Haptic Communication Similar to the concept of proxemics, interpersonal haptic communication refers to any communication system that supports the mediation of touch between two or more people, in order to assess the degree of social interaction [13, 14]. This type of communication is crucial for interpersonal development as a manner of expressing affection, intention or emotion, and its development is even more necessary given that many of ASD children have an aversion to touch [15].

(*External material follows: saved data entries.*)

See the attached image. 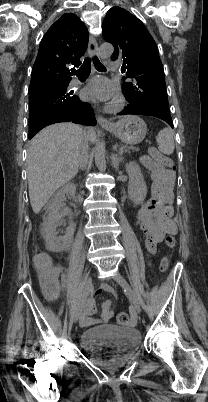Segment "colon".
Segmentation results:
<instances>
[{"label": "colon", "mask_w": 208, "mask_h": 402, "mask_svg": "<svg viewBox=\"0 0 208 402\" xmlns=\"http://www.w3.org/2000/svg\"><path fill=\"white\" fill-rule=\"evenodd\" d=\"M149 153L154 160L159 163H163L168 168L173 169L174 163L171 159L161 154L154 147L149 148ZM166 246L169 249H173L176 246V239L174 236L170 235L166 238ZM35 264L37 269L39 270V274L41 277H44L42 280V286L39 287L40 295H49V296H58L59 288L56 286H60L62 280L60 277H57V267L53 266L52 262H50V257L45 256L44 251L38 250L35 253ZM169 265V256H165L160 263V272L165 273L168 269ZM129 321L128 315L125 312H119L116 315V322L120 325H127Z\"/></svg>", "instance_id": "5ec220e1"}]
</instances>
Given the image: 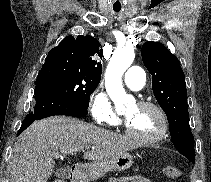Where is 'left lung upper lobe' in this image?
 Here are the masks:
<instances>
[{
    "mask_svg": "<svg viewBox=\"0 0 211 182\" xmlns=\"http://www.w3.org/2000/svg\"><path fill=\"white\" fill-rule=\"evenodd\" d=\"M141 55L145 67L152 75L153 93L167 116L172 143L182 155L195 163L185 76L180 62L159 42L144 43Z\"/></svg>",
    "mask_w": 211,
    "mask_h": 182,
    "instance_id": "obj_1",
    "label": "left lung upper lobe"
}]
</instances>
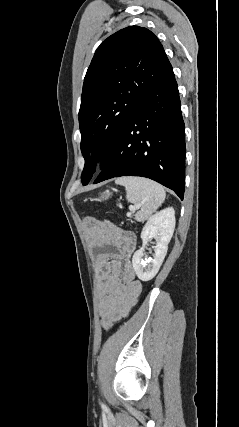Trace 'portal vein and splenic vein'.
I'll list each match as a JSON object with an SVG mask.
<instances>
[{"instance_id": "portal-vein-and-splenic-vein-1", "label": "portal vein and splenic vein", "mask_w": 239, "mask_h": 427, "mask_svg": "<svg viewBox=\"0 0 239 427\" xmlns=\"http://www.w3.org/2000/svg\"><path fill=\"white\" fill-rule=\"evenodd\" d=\"M136 209H138V206H130V207H129V210H130L131 212L135 211Z\"/></svg>"}]
</instances>
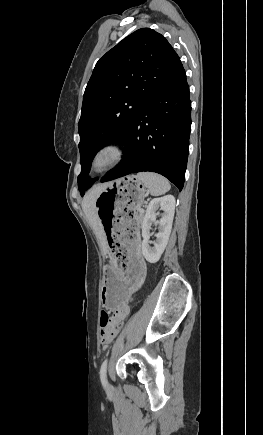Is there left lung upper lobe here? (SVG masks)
Here are the masks:
<instances>
[{
  "mask_svg": "<svg viewBox=\"0 0 263 435\" xmlns=\"http://www.w3.org/2000/svg\"><path fill=\"white\" fill-rule=\"evenodd\" d=\"M180 63L168 41L149 28L133 32L96 63L78 124L81 196L95 182L87 176L97 151L111 142L124 144L146 102Z\"/></svg>",
  "mask_w": 263,
  "mask_h": 435,
  "instance_id": "5c2ea615",
  "label": "left lung upper lobe"
}]
</instances>
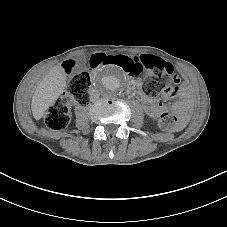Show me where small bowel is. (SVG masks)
Wrapping results in <instances>:
<instances>
[{
  "label": "small bowel",
  "instance_id": "1",
  "mask_svg": "<svg viewBox=\"0 0 227 227\" xmlns=\"http://www.w3.org/2000/svg\"><path fill=\"white\" fill-rule=\"evenodd\" d=\"M139 94L142 101L144 102V109L148 116L155 118L165 111V106L161 102L156 101L153 97L146 94L144 90H140ZM187 94L189 93L187 92ZM173 111L180 114L184 121L187 117V104H175L173 106Z\"/></svg>",
  "mask_w": 227,
  "mask_h": 227
}]
</instances>
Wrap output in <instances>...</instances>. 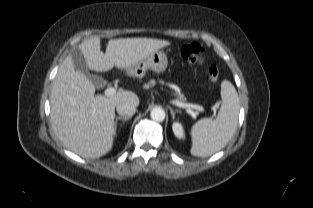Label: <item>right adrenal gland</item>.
I'll list each match as a JSON object with an SVG mask.
<instances>
[{
    "label": "right adrenal gland",
    "mask_w": 313,
    "mask_h": 208,
    "mask_svg": "<svg viewBox=\"0 0 313 208\" xmlns=\"http://www.w3.org/2000/svg\"><path fill=\"white\" fill-rule=\"evenodd\" d=\"M129 119H131V116L127 117V116H119V117H116V121H115V128L117 127V123H118V120H123V124L128 121ZM123 124H121L120 127L123 126Z\"/></svg>",
    "instance_id": "right-adrenal-gland-1"
}]
</instances>
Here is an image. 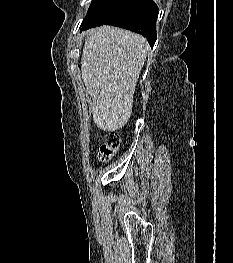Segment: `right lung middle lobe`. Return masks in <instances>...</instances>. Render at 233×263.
<instances>
[{"mask_svg":"<svg viewBox=\"0 0 233 263\" xmlns=\"http://www.w3.org/2000/svg\"><path fill=\"white\" fill-rule=\"evenodd\" d=\"M128 0H93L84 21L103 23L112 18Z\"/></svg>","mask_w":233,"mask_h":263,"instance_id":"dd1d6c3e","label":"right lung middle lobe"}]
</instances>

Therefore, therapies that encourage physical contact have a very important function. Despite this, the use of the concept of haptic communication is little explored in therapies that use robots [16, 17]. However, from the capacitive sensors described above, the robot MARIA T21 is able to recognize touches and stimulate the children through speech or changes in the face. For instance, this is used in situations where the child is outside the social zone (according to concepts of proxemic), where the robot tilts its head down, changes its expression to sad, and emits acoustic phrases expressing sadness. At that moment, the child is usually encouraged to go towards the robot and hug it, with a positive change in the feeling simulated by the robot as a reward. The graph in Fig. 10 shows the reading of these sensors in an interaction of this type.

3 Discussion

The results of this research demonstrate that the use of sensors in the socially-assisted robot MARIA T21 can offer a way for health professionals and family members to quantitatively complement the results of therapies in children with ASD and DS with greater precision, identifying more precisely social communication behaviors in addition to psychomotricity factors. In addition, monitoring and stimulating elements such as proxemics and haptic communication has the potential to develop fundamental skills for children with ASD. On the other hand, the quantification of psychomotricity factors and stereotypies can help therapists in directing interventions as well as supervising the evolution of children submmited to therapy.

However, it is worth highlighting some specific characteristics of the sensors. For instance, the camera onboard the robot needs a good lighting contrast with the low lighting requirement for the game’s projection system. This system, in particular, is a computational factor for identifying the two factors that impair the vision of both quality points. Regarding the LIDAR sensor, the overlapping of objects or children in the interest zone can generate blind regions, which are zones where the sensor is not able to correctly identify the child’s position. To work around this issue, the child must stay alone in this zone. In the touch detection system, it would be essential to identify the touch intensity for a better analysis of haptic communication. However the type of sensor used in the robot is not capable of recognizing such a parameter.

4 Conclusion

The work demonstrated the sensor’s potential embedded in the robot MARIA T21 to act as a complementary tool in the quantification of data commonly obtained only through visual observation by therapists. For future work, new systems are under development, such as a facial expression recognition system, as well as an attention monitoring system. In this way, it is expected the incorporation of this new data as input parameters for the SG, better adapting to the child’s needs.